An interesting broadside gives a summary of two lectures on electricity by Ebenezer Kinnersley delivered in Faneuil hall in September, 1751—the first lectures probably ever delivered on the then new subject of electricity. Kinnersley was an Englishman, who was head master in English literature in the college of Philadelphia, from 1753 to 1773, a student of science, who made a number of discoveries in electricity and invented a number of quaint electrical devices. He and Franklin were on intimate terms. In the summary of these two lectures among other things it states that electricity “is an extremely subtile fluid.”
“That it doth not take up any perceptible time in passing through large portions of space.
“That it is mixed with the substance of all other fluids and solids of our globe.
“That our bodies at all times contain enough of it to set a house on fire.”
He exhibits:
“An artificial spider animated by the electric fire so as to act like a live one.
“A shower of sand which rises again as fast as it falls.
“A leaf of the most mighty of metals suspended in the air, as is said of Mahomet's tomb.
“Electrified money which scarce anybody will take when offered to them.

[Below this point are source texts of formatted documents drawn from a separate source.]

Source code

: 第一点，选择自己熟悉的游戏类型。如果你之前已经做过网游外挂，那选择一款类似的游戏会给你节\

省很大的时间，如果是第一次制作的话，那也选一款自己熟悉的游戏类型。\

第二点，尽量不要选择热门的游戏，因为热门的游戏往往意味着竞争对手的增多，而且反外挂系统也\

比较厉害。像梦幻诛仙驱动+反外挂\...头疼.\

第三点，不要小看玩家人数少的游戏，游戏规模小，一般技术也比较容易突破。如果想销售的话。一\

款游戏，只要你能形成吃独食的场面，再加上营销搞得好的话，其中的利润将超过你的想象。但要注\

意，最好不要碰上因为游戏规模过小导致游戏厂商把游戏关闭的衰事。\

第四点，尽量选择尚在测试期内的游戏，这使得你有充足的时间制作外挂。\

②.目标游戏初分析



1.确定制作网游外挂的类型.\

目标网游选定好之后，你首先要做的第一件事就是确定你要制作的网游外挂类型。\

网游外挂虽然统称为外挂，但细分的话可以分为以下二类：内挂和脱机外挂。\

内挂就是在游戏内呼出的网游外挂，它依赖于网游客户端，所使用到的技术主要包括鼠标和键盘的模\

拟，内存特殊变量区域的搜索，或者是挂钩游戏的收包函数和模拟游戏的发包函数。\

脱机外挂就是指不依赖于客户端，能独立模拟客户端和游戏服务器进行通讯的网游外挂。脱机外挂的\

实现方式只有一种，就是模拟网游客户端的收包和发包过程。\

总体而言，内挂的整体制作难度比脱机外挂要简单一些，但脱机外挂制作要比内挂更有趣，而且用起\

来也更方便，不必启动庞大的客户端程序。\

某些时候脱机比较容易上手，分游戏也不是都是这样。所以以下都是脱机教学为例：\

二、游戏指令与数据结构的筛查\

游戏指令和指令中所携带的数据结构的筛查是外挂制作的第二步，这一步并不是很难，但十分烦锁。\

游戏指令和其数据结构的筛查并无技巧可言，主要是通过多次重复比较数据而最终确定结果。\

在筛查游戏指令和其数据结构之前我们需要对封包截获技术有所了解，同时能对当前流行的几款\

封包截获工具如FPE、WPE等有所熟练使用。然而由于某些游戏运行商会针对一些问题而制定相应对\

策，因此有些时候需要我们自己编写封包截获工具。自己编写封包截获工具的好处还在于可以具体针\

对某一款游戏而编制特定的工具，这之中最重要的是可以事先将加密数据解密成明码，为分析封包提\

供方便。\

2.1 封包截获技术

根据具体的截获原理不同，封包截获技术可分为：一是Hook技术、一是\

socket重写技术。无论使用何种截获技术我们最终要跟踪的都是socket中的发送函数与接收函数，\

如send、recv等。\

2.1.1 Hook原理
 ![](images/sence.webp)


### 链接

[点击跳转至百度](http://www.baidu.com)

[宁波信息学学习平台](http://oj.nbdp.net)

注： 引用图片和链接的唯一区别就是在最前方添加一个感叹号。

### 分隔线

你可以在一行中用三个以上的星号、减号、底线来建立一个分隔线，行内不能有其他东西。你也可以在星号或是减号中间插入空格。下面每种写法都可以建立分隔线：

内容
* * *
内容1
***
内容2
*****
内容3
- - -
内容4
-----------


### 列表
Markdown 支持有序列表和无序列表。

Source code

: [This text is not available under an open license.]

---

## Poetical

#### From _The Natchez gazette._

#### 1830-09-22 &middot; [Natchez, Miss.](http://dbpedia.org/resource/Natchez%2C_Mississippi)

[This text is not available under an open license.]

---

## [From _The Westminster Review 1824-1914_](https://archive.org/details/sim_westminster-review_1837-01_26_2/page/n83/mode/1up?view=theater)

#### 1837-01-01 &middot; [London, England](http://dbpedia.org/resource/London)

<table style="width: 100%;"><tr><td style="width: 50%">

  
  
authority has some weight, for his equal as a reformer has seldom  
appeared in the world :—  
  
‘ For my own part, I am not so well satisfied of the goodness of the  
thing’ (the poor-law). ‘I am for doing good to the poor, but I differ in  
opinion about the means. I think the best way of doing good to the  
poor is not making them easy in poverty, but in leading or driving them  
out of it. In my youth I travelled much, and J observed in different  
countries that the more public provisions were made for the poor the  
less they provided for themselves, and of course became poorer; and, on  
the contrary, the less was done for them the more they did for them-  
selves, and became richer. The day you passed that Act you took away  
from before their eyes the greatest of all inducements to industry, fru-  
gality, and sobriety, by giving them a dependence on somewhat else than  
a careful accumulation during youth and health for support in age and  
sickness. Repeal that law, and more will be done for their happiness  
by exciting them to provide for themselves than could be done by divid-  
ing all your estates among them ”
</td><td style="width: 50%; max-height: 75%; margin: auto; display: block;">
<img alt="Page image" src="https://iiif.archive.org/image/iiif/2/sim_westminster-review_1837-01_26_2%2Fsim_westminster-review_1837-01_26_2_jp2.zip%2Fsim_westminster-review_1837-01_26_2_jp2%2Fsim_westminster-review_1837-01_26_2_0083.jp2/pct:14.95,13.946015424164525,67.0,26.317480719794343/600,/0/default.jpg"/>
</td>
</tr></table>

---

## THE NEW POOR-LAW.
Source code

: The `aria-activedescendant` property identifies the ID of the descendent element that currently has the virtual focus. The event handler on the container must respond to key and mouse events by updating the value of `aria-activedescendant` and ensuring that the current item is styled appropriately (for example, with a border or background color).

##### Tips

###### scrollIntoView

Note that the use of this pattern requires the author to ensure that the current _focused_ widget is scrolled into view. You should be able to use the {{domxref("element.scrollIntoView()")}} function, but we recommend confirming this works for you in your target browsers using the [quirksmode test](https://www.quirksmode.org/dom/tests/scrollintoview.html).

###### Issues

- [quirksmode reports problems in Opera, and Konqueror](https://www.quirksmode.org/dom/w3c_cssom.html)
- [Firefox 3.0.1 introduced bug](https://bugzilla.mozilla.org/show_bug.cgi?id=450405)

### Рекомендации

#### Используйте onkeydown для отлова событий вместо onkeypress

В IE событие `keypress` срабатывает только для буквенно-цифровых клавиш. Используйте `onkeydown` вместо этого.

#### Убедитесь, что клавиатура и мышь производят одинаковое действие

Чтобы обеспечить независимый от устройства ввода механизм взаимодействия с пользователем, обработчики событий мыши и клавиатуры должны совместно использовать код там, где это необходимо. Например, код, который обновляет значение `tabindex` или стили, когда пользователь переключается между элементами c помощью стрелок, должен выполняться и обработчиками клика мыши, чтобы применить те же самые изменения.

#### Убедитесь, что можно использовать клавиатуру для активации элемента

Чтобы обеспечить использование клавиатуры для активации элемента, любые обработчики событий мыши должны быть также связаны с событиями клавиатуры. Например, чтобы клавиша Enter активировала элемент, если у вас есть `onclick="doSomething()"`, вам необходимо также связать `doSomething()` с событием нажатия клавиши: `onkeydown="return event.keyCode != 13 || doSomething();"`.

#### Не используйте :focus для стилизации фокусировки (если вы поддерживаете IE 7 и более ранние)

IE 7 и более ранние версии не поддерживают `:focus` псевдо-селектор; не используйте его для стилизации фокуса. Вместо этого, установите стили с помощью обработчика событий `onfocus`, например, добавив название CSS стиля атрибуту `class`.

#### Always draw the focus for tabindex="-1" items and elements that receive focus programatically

“A curious machine, acting by means of the electric fire, and playing a variety of tunes on eight musical bells.”
(This must have been the original nickel-in-the-slot machine.)
An interesting commission is that of Joseph Dwight, on parchment, signed by Gov Shirley, in 1756, for the Lake Champlain expedition.
A commission, engraved by the famous colonial engraver. Nathaniel Hurd, is made out for Elijah Dwight.
Other broadsides in this Dwight collection are Thomas Paine's song to the tune of “Anacreon in Heaven.” also “Adam and Liberty,” from which the tune of “The Star Spangled Banner” was taken; the famous broadside of the Williamstown committee of safety, Feb 13, 1776, signed by J. Warren, speaker, and Perez Morton, deputy secretary. A rare broadside is “A Picturesque View of the State of Great Britain for 1780.” in which is a distant view of New York, with Arnold and Clinton, while in the foreground the colonists are represented as cutting off the horns of a cow which other colonists are milking.
The collection also includes some interesting silhouettes, old newspapers and rare maps. It is such a collection as is of positive interest to the student of American history and not the least interesting of the numbers are those which are of a later date than the colonial period.